Consider the following XML snippet:
<film name=”Henry V”>
<director>Kenneth Branagh</director>
<runtime>137</runtime>
</film>
Suppose I want to transform the preceding source by using the following XSLT code:
<xsl:template match=”film”>
<!-- Curly braces work inside of attributes -->
<movie director=”{director}” length=”{runtime}”/>
<movie newlength=”{100+60}”/>
<!-- Curly braces do not work here -->
The director is {director} and length is {runtime} and newlength is {100+60}
<!-- Instead, use xsl:value-of outside of attributes -->
The director is <xsl:value-of select=”director”/> and length is <xsl:value-of select=”runtime”/> and newlength is <xsl:value-of select=”100+60”/>
<xsl:apply-templates/>
</xsl:template>
<xsl:template match=”director”/>
<xsl:template match=”runtime”/>
The result is:
<movie director=”Kenneth Branagh” length=”137” /><movie newlength=”160” />
The director is {director} and length is {runtime}
The director is Kenneth Branagh and length is 137 and newlength is 160
In looking at the transformation, notice that the first part of the template surrounds the element name with curly braces to return the value of the director and runtime elements inside attribute values. In this context, XPath then evaluates director and runtime as element names rather than as plain text. Similarly, XPath evaluates 100+60 as an expression.

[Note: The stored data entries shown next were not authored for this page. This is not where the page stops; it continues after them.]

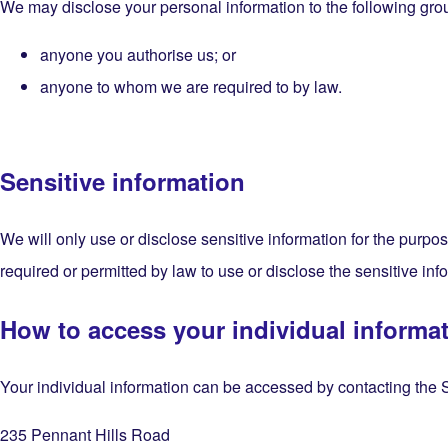
We may disclose your personal information to the following gro
anyone you authorise us; or
anyone to whom we are required to by law.
Sensitive information
We will only use or disclose sensitive information for the purpo
required or permitted by law to use or disclose the sensitive inf
How to access your individual informa
Your individual information can be accessed by contacting the Se
235 Pennant Hills Road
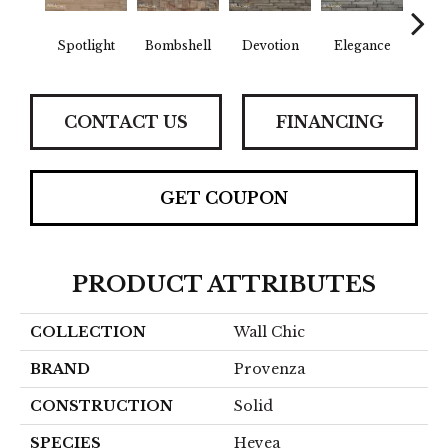
Spotlight
Bombshell
Devotion
Elegance
Eup
CONTACT US
FINANCING
GET COUPON
PRODUCT ATTRIBUTES
COLLECTION
Wall Chic
BRAND
Provenza
CONSTRUCTION
Solid
SPECIES
Hevea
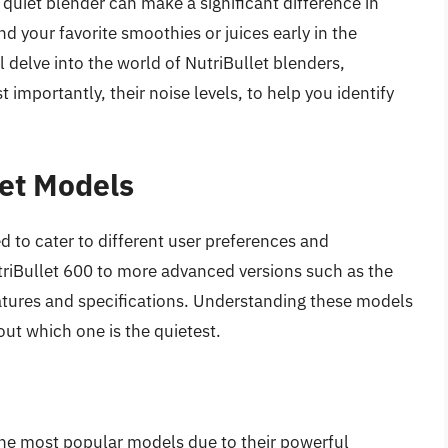
 quiet blender can make a significant difference in
end your favorite smoothies or juices early in the
ll delve into the world of NutriBullet blenders,
t importantly, their noise levels, to help you identify
et Models
d to cater to different user preferences and
riBullet 600 to more advanced versions such as the
atures and specifications. Understanding these models
out which one is the quietest.
o
he most popular models due to their powerful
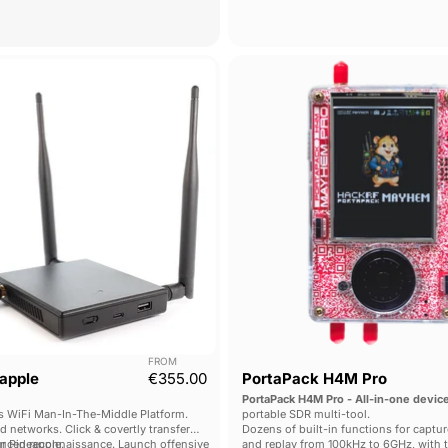
key-chain sized, fully open-sourced de
WiFi
PortaPa
Pineapple
H4M
Mark
Pro
VII
FROM
apple
€355.00
PortaPack H4M Pro
PortaPack H4M Pro - All-in-one devic
 WiFi Man-In-The-Middle Platform.
portable SDR multi-tool.
ed networks. Click & covertly transfer
Dozens of built-in functions for captur
ur Pineapple.
nced reconnaissance. Launch offensive
and replay from 100kHz to 6GHz, with 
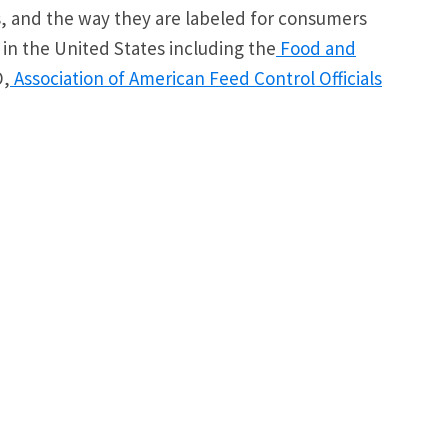
es, and the way they are labeled for consumers
 in the United States including the
Food and
O,
Association of American Feed Control Officials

The second part of the template shows what happens when you try to use curly braces outside attribute values. These are simply treated as literal text in the output document.
The final part of the template illustrates how you use xsl:value-of to evaluate the same XPath expressions outside attribute values.
See Chapter 4 for more information on attribute value templates.
You need to think about several factors as you consider whitespace in your result document, because whitespace has origins in both your XSLT stylesheet and the underlying XML source document.
Inside the XSLT stylesheet, whitespace is usually stripped out of the template before any transformation occurs. However, whitespace is preserved in the following cases:
Text nodes that contain nonwhitespace characters.
Any whitespace text appearing inside a xsl:text element.
When the closest ancestor of a text node has an xml:space attribute with the value of preserve.
Whitespace inside the source XML document follows similar rules, except that you can declare default whitespace rules by using the xsl:preserve-space or xsl:strip-space instructions. Therefore, any text node that occurs inside the range of xsl:preserve-space is preserved.
See Chapter 13 for more details on whitespace.